Module for experiments with the Prefix Filtering Classification Algorithm ver 2.

class netbench.classification.algorithms.pfca2.GRule2

Generalization Rule for the PFCA2.

applies_to(rule)
Return true if this GR can be applied to the given rule
apply_to(lpmvect)
Generalize the LPM vector. Do not modify if GR does not apply lpmvect: dictionary of prefixes
class netbench.classification.algorithms.pfca2.PFCA2

Bases: netbench.classification.algorithms.bclassification.BClassification

Prefix Filtering Classification Algorithm ver 2.

classify(packetheader)

Classify packet by the algorithm. Return the list of all rules that matche given packet.

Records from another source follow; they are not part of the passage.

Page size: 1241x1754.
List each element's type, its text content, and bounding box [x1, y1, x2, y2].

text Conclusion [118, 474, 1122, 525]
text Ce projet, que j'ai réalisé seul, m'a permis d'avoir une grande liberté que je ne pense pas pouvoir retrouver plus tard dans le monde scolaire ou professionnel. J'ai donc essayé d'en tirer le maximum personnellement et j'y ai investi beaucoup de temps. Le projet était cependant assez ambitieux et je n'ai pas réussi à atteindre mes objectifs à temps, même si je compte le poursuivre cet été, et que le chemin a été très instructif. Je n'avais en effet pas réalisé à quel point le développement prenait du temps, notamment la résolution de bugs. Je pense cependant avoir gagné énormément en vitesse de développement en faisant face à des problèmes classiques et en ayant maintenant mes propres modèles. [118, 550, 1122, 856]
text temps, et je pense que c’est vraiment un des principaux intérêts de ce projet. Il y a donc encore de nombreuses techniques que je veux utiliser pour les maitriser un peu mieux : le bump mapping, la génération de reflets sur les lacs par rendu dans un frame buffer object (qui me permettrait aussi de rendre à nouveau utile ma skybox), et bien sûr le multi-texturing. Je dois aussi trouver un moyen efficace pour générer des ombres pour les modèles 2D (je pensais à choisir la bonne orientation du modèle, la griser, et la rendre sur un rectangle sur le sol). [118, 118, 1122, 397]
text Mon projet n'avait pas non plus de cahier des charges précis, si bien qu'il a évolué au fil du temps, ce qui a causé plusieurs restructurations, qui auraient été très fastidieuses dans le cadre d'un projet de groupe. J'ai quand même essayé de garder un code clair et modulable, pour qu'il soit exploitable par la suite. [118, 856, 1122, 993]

packetheader: Instance of the PacketHeader class.

create_graph()
Creates acyclic graph for perfect hash function
load_ruleset(ruleset, remove_spoilers=8)

Load rules and create generalization rules.

ruleset - Instance of the Ruleset class

report_memory()
Print detailed info about algorithm memory requirements.
netbench.classification.algorithms.pfca2.acyclic(graph)

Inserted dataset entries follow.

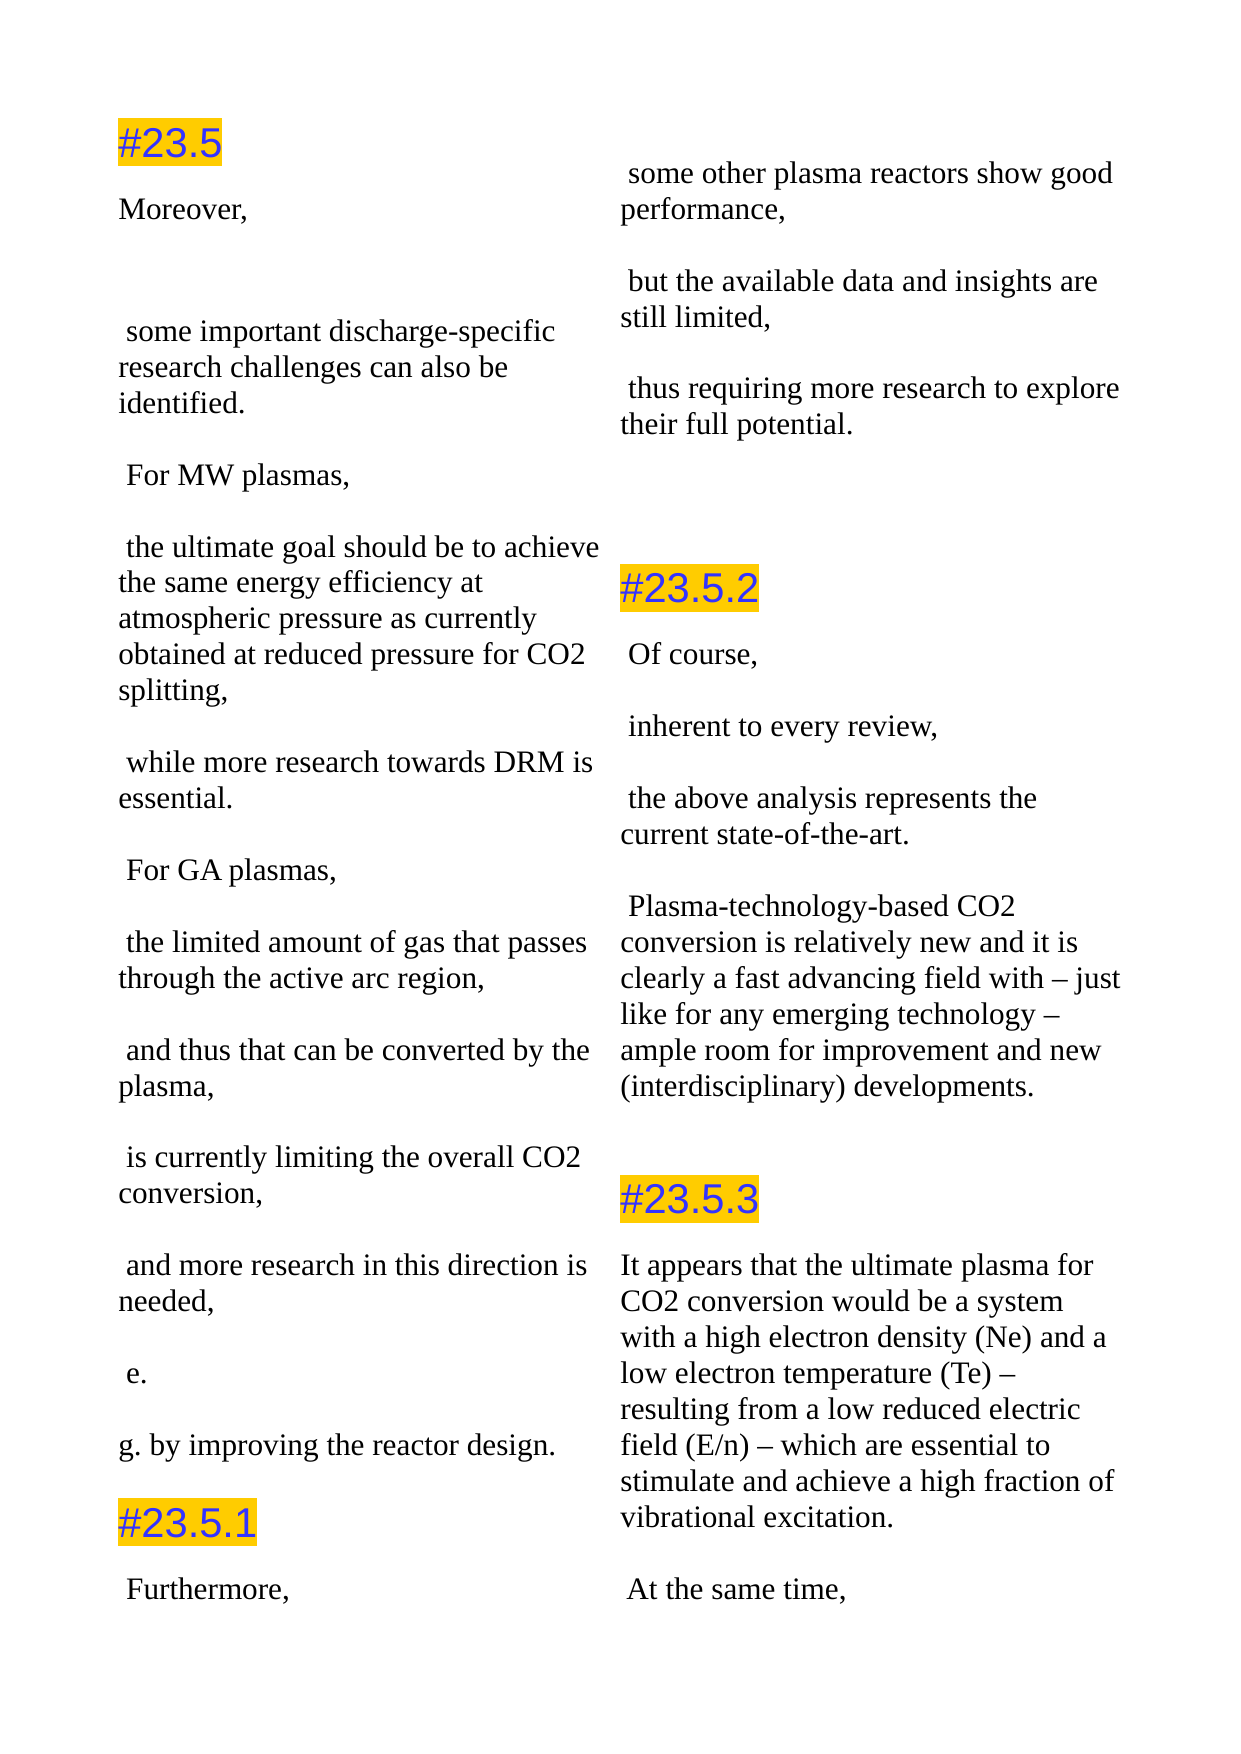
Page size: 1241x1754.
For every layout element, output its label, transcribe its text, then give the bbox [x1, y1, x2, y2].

text #23.5.1 [118, 1498, 620, 1546]
text e. [118, 1354, 620, 1390]
text It appears that the ultimate plasma for CO2 conversion would be a system with a high electron density (Ne) and a low electron temperature (Te) – resulting from a low reduced electric field (E/n) – which are essential to stimulate and achieve a high fraction of vibrational excitation. [620, 1247, 1122, 1534]
text Moreover, [118, 190, 620, 226]
text At the same time, [620, 1570, 1122, 1606]
text #23.5.2 [620, 564, 1122, 612]
text #23.5.3 [620, 1175, 1122, 1223]
text the limited amount of gas that passes through the active arc region, [118, 923, 620, 995]
text is currently limiting the overall CO2 conversion, [118, 1139, 620, 1211]
text and thus that can be converted by the plasma, [118, 1031, 620, 1103]
text Of course, [620, 636, 1122, 672]
text g. by improving the reactor design. [118, 1426, 620, 1462]
text thus requiring more research to explore their full potential. [620, 370, 1122, 442]
text For GA plasmas, [118, 851, 620, 887]
text and more research in this direction is needed, [118, 1247, 620, 1318]
text Plasma-technology-based CO2 conversion is relatively new and it is clearly a fast advancing field with – just like for any emerging technology – ample room for improvement and new (interdisciplinary) developments. [620, 887, 1122, 1103]
text the ultimate goal should be to achieve the same energy efficiency at atmospheric pressure as currently obtained at reduced pressure for CO2 splitting, [118, 528, 620, 707]
text some other plasma reactors show good performance, [620, 154, 1122, 226]
text some important discharge-specific research challenges can also be identified. [118, 312, 620, 420]
text #23.5 [118, 118, 620, 166]
text inherent to every review, [620, 707, 1122, 743]
text the above analysis represents the current state-of-the-art. [620, 779, 1122, 851]
text For MW plasmas, [118, 456, 620, 492]
text Furthermore, [118, 1570, 620, 1606]
text while more research towards DRM is essential. [118, 743, 620, 815]
text but the available data and insights are still limited, [620, 262, 1122, 334]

Returns True, if given graph is acyclic.

graph: It must be undirected graph given as list of lists of connected nodes and edge weights (weights are ignored): [[(node1,weight1),(node2,weight2),...],...]

The hicuts Module

Module for experiments with Hierarchical Intelligent Cuttings Algorithm

class netbench.classification.algorithms.hicuts.HiCuts(binth=16, spfac=2)

Bases: netbench.classification.algorithms.bclassification.BClassification

Hierarchical Intelligent Cuttings.

classify(packetheader)
count_nodes(node)
Return tuple (depth, number of nodes, number of node pointers, number of rule pointers)
field_size(dim)
get_range(rule, dim)
load_ruleset(ruleset)
print_XML()
print_node(node, tab=0, recur=1)
print_node_XML(file, node)
remove_redundancy(node)
report_memory()
Print detailed info about algorithm memory requirements.
select_cut_dimension(node, algorithm)
Return the [dimension, number of cuts] list.
class netbench.classification.algorithms.hicuts.Node

The phca Module

Module for experiments with Perfect Hashing Crossproduct Algorithm

class netbench.classification.algorithms.phca.PHCA(verbose=True)

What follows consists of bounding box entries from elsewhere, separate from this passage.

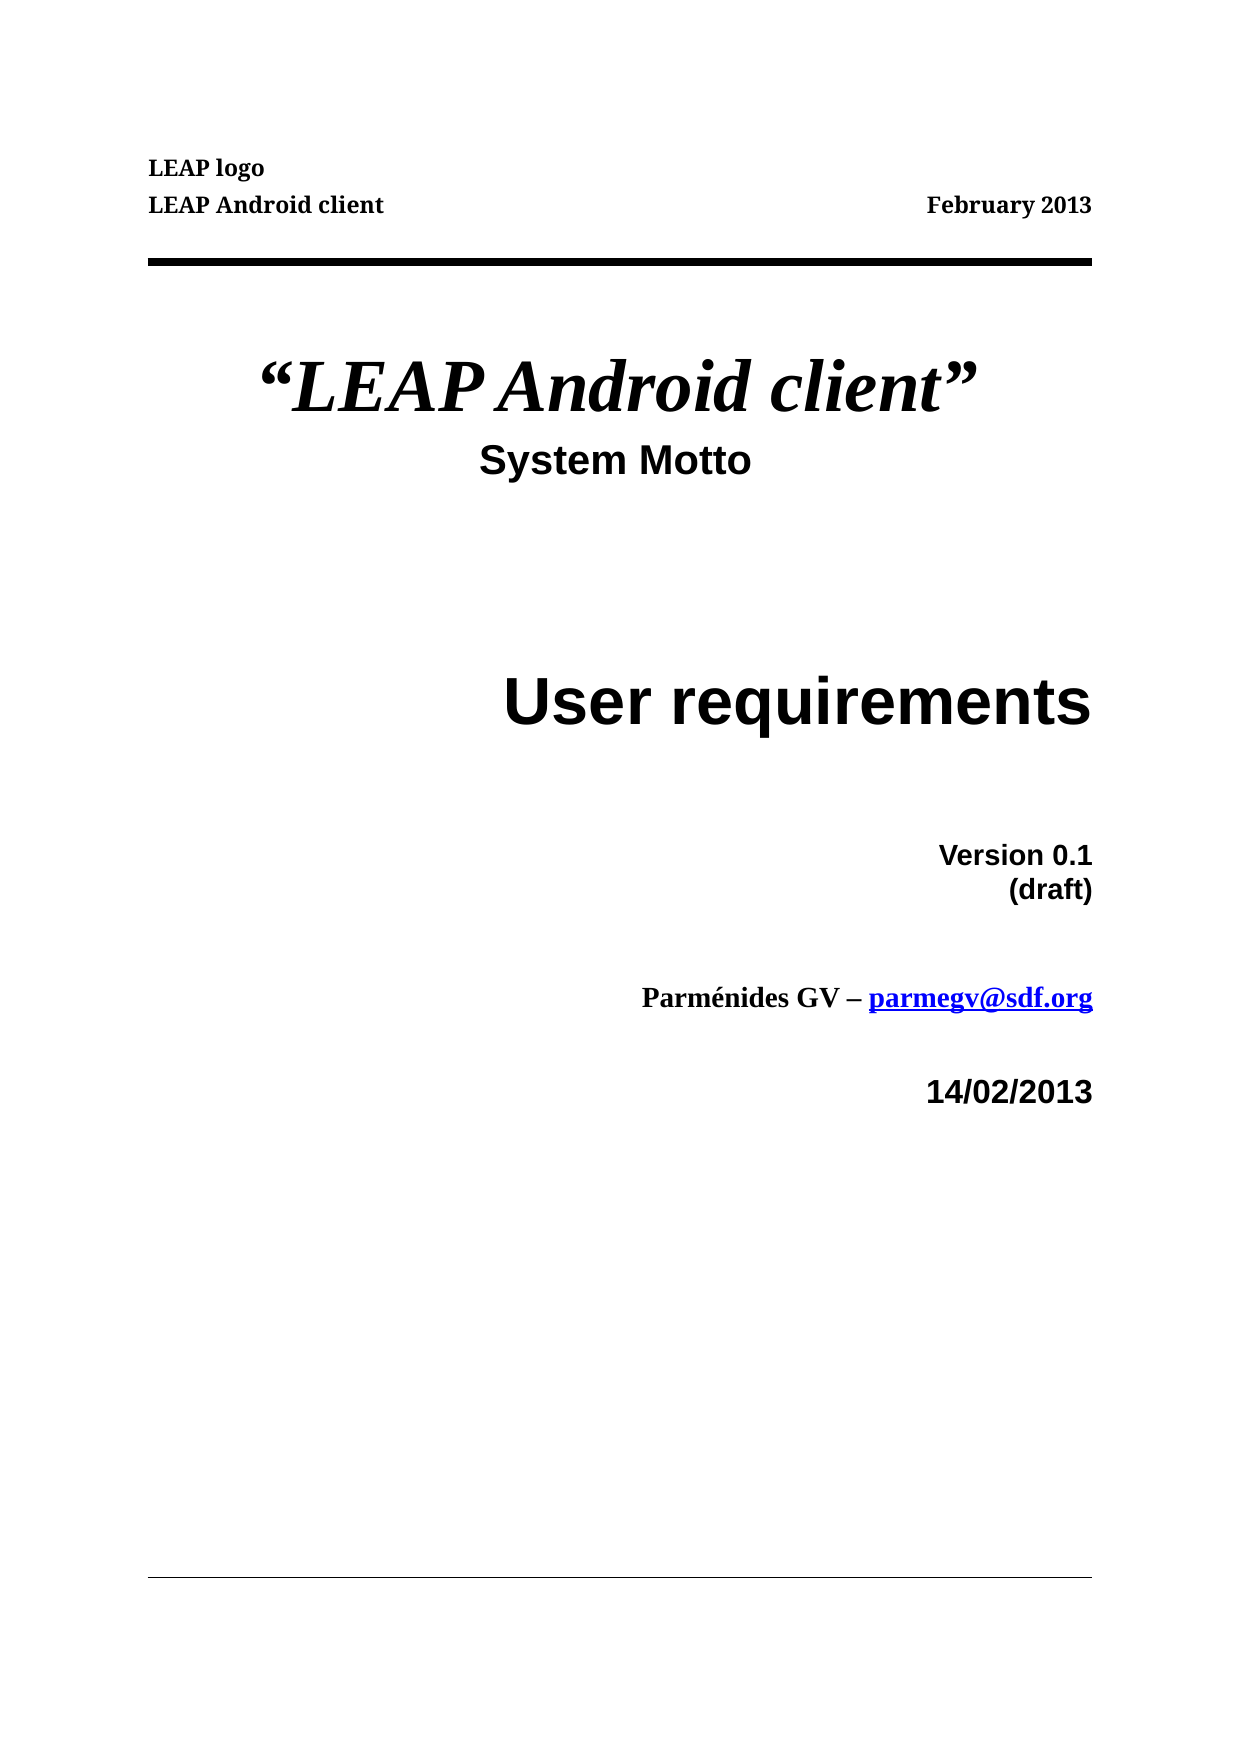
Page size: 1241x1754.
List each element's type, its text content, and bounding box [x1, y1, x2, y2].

text “LEAP Android client” System Motto [148, 341, 1092, 562]
text Version 0.1 (draft) [148, 838, 1092, 905]
table_cell February 2013 [813, 189, 1103, 233]
text 14/02/2013 [148, 1072, 1092, 1111]
table_header LEAP logo [137, 152, 1103, 189]
text Parménides GV – parmegv@sdf.org [148, 980, 1092, 1014]
text User requirements [148, 662, 1092, 738]
table_cell LEAP Android client [137, 189, 813, 233]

Bases: netbench.classification.algorithms.bclassification.BClassification

Perfect Hashing Crossproduct Algorithm.

classify(packetheader)

Classify packet by the algorithm. Return the list containing a highest priority rule that given packet matches (or empty list if it matches no rule)

packetheader: Instance of the PacketHeader class.

load_ruleset(ruleset, remove_spoilers=8)
Load rules and generate nodetable (table of weights of graph nodes used for perfect hashing)
report_memory()
Print detailed info about algorithm memory requirements.
netbench.classification.algorithms.phca.acyclic(graph)

Returns True, if given graph is acyclic.

graph: It must be undirected graph given as list of lists of connected nodes and edge weights (weights are ignored):

[[(node1,weight1),(node2,weight2),...],...]

The mspcca Module

Module for experiments with combined classification algorithms

class netbench.classification.algorithms.mspcca.MSPCCA(subset_count=3, remove_spoilers=8, colors=8)

Bases: netbench.classification.algorithms.bclassification.BClassification

Multi-subset Crossproduct + Prefix Coloring Classification Algorithm.

classify(packetheader)
Classify single packet.
load_ruleset(ruleset)
report_memory()
Print detailed info about algorithm memory requirements.